The refrigeration appliance according to claim 1, characterized in that said bar (6) and said first door (4) define an angle therebetween, which keeps constant when said first door (4) is closed in the case that said bar (6) is in the extension position.
The refrigeration appliance according to claim 1 or 2, characterized in that said guiding projection (10) is linearly moved with respect to said first door (4) when said first door (4) is closed in the case that said bar (6) is in the extension position.
The refrigeration appliance according to claim 1, 2 or 3, characterized in that said guiding projection (10) extends over a groove wall (12) of said guiding groove (11) facing said guiding projection (10) so as to enter said guiding groove (11).

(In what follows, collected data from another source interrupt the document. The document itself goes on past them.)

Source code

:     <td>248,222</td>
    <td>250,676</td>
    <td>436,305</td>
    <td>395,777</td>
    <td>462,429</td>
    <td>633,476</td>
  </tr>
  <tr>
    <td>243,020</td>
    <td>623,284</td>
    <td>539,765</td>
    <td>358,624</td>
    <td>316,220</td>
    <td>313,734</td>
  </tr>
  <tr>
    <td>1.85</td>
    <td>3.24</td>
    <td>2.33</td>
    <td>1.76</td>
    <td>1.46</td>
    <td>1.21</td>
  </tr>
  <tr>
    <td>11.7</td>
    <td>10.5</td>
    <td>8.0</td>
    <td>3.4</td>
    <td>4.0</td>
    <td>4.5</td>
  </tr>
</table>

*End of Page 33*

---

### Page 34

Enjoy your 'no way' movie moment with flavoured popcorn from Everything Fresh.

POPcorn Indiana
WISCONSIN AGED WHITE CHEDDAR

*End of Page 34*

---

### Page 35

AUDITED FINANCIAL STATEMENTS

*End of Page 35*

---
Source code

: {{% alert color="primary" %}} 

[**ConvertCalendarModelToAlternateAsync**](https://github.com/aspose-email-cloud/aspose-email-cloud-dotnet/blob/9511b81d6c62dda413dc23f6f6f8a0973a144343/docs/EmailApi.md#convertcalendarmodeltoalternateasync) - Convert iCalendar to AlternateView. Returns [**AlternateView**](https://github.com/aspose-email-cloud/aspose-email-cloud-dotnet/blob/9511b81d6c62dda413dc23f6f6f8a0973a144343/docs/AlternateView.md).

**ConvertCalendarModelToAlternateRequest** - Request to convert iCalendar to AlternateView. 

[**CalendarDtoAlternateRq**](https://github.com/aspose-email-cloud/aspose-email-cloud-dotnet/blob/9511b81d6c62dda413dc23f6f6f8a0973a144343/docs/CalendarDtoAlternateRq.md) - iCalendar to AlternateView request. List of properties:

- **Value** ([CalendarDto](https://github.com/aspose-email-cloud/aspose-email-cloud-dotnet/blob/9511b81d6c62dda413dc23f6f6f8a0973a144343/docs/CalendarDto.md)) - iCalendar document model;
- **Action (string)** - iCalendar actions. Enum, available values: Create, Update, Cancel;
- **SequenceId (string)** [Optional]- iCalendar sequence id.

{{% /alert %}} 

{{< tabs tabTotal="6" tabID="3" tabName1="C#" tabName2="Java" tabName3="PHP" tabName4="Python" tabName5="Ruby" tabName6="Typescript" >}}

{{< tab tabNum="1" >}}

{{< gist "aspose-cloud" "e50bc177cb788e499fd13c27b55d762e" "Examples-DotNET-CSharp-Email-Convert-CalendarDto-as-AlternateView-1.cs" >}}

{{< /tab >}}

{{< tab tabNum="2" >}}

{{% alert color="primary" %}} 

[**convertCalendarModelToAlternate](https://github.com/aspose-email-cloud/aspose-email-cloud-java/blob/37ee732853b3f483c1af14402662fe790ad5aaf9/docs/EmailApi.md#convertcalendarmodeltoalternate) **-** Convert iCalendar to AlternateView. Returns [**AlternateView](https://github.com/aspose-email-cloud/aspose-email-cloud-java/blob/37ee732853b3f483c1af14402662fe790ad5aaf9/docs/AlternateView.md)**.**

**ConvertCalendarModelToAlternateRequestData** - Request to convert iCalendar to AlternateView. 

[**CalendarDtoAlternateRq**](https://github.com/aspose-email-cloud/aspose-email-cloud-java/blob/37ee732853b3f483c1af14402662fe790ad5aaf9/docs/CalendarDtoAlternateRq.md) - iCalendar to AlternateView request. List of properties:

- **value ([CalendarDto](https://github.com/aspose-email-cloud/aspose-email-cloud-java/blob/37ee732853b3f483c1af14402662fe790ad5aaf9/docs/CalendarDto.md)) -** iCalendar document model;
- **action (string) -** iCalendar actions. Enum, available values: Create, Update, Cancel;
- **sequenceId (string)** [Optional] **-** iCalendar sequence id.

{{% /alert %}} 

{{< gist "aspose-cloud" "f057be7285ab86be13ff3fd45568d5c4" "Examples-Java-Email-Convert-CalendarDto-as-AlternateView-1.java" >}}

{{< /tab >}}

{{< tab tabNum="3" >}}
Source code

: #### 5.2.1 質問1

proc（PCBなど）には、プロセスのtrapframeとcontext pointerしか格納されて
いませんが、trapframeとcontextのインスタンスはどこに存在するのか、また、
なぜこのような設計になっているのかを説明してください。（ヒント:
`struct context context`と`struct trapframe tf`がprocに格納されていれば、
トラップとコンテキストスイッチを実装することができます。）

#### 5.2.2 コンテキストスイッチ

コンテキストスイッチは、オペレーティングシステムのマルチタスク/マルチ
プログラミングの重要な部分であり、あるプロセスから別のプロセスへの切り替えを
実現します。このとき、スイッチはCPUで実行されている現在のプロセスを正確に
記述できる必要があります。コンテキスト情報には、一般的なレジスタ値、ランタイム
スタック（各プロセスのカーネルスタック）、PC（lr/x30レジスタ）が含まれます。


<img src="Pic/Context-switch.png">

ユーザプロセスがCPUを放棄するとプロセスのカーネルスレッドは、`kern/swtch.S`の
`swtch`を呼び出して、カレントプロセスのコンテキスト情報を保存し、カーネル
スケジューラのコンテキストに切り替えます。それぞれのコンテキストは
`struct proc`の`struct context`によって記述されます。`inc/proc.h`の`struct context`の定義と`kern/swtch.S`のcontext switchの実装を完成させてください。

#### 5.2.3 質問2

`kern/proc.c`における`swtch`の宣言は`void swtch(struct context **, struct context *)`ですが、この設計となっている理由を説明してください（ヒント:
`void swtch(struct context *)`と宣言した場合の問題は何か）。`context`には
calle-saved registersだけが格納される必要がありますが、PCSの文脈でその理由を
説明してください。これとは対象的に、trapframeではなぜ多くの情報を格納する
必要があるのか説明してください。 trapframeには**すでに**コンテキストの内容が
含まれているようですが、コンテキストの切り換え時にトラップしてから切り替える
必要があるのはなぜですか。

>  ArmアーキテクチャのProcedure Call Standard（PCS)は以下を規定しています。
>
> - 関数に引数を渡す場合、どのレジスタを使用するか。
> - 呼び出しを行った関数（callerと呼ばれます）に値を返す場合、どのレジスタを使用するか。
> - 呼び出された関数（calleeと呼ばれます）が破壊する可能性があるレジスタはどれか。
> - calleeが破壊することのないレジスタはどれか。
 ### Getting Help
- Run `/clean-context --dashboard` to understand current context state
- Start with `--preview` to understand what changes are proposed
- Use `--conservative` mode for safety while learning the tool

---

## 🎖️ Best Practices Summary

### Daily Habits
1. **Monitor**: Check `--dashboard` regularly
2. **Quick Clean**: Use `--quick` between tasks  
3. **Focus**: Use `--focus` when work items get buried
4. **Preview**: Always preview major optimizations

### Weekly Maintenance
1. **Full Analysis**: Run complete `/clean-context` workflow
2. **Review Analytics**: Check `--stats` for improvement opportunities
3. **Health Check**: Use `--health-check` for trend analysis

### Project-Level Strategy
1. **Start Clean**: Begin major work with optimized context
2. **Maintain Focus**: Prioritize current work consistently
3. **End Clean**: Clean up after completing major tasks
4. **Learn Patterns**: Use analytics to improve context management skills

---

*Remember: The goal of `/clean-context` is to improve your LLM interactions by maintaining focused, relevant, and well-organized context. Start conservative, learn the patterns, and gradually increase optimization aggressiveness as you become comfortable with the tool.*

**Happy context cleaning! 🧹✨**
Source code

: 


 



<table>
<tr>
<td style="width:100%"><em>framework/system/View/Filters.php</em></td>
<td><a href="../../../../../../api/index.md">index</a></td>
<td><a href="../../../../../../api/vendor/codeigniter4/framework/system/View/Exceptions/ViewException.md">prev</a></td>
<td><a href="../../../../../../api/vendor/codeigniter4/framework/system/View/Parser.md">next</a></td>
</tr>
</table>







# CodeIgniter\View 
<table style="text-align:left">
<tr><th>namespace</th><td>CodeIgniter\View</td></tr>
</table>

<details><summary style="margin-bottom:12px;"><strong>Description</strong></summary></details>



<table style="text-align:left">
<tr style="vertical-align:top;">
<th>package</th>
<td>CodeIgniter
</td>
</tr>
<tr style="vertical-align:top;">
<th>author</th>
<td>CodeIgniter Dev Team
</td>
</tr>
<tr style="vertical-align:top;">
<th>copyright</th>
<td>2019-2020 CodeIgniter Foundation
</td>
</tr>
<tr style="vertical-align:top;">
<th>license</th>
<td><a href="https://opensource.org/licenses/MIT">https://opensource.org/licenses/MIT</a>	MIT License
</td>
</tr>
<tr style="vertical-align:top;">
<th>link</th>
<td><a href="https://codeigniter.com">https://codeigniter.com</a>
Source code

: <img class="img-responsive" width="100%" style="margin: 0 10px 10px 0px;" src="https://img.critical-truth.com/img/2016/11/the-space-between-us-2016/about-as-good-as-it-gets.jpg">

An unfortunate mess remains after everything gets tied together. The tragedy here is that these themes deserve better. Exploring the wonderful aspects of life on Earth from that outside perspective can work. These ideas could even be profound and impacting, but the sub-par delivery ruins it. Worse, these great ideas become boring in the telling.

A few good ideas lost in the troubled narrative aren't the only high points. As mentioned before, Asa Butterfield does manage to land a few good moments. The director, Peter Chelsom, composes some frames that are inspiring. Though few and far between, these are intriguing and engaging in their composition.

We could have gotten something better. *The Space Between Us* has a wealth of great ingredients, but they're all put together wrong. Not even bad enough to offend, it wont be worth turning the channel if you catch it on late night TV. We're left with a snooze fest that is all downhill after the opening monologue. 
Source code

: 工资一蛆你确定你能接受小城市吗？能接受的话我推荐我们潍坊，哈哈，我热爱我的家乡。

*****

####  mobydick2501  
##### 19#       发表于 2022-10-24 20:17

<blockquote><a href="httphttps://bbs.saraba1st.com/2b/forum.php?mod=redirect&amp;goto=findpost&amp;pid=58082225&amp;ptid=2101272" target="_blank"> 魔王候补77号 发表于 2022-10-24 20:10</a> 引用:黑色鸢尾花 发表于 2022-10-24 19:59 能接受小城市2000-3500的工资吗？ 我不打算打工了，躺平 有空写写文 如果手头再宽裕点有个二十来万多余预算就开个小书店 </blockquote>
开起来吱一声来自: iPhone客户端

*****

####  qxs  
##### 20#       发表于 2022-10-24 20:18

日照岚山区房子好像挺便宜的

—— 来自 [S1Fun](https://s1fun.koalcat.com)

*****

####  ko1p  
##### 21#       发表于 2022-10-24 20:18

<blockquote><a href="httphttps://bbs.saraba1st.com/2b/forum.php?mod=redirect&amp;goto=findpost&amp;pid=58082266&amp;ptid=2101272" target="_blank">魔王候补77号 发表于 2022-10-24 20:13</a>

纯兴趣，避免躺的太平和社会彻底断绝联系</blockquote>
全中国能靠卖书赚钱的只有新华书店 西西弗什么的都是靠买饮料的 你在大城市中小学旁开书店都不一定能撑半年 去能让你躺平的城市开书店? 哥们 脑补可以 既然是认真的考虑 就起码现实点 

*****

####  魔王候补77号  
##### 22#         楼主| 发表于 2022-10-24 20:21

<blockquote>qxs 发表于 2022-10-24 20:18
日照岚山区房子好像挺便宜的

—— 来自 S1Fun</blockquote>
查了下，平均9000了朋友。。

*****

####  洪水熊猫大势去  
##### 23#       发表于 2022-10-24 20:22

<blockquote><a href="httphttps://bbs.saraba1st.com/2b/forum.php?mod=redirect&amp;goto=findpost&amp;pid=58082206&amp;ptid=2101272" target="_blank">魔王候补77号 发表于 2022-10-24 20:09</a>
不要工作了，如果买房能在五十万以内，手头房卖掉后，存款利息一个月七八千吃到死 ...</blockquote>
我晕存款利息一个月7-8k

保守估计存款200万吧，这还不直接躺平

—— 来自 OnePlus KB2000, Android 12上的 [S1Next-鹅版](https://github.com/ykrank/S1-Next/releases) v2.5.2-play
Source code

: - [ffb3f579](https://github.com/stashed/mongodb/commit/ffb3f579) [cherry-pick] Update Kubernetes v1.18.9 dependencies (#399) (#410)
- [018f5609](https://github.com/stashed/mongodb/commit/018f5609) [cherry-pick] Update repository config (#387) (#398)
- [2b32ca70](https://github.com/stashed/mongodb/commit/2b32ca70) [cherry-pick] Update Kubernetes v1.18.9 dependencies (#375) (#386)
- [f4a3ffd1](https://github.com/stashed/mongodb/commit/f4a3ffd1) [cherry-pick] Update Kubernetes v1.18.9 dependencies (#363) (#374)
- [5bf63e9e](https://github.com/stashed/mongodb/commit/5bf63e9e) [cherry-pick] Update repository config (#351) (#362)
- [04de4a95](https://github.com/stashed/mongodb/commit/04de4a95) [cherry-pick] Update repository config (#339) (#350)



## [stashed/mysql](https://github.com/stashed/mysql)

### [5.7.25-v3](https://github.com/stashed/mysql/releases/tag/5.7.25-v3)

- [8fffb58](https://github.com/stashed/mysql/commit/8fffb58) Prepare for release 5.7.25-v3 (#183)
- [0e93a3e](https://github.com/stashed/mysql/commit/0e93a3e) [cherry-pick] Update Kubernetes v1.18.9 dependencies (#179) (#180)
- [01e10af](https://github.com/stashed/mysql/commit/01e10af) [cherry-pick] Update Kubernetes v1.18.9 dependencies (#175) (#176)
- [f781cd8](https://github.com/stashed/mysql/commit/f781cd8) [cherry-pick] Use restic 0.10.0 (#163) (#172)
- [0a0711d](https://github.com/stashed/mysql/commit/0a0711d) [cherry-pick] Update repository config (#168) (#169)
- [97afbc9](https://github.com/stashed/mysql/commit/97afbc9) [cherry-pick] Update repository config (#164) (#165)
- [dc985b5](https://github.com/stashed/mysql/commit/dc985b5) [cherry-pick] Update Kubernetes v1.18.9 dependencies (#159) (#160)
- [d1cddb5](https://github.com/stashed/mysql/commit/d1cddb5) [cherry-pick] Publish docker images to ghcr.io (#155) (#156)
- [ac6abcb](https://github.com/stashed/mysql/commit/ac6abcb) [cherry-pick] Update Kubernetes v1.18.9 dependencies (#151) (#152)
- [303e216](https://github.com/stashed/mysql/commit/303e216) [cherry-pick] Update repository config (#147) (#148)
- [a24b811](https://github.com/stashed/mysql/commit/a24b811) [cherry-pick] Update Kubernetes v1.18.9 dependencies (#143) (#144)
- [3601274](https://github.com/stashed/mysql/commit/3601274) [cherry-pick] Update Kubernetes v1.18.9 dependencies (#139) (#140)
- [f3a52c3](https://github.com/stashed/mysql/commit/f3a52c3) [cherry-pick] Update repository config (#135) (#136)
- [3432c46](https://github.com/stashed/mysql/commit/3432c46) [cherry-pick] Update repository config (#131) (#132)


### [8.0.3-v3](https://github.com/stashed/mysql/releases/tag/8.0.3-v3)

The refrigeration appliance according to claim 4, characterized in that at least one of said guiding projection (10) and said groove wall (12) can be displaced with respect to said first door (4) along a direction of a pivot axis of said first door (4).
The refrigeration appliance according to claim 4 or 5, characterized in that a tip face (101, 122) of at least one of said guiding projection (10) and said groove wall (12) has a guiding slope (101, 122), and a height of said guiding projection (10) and/or said groove wall (12) at respective guiding slope (101, 122) become smaller while getting closer to each other.
The refrigeration appliance according to claim 6, characterized in that the entire tip face of at least one of said guiding projection (10) and said groove wall (12) forms said guiding slope (101).
The refrigeration appliance according to claim 6 or 7, characterized in that said guiding slope (101) has a plurality of protuberances (13).
The refrigeration appliance according to claim 8, characterized in that said protuberances (13) comprise ribs extending along an inclination direction of said guiding slope (101).
The refrigeration appliance according to any one of the preceding claims, characterized in that said guiding projection (10) is rotated along the guiding groove (12) and causes said bar (6) to rotate into the retraction position, when the first door is being opened.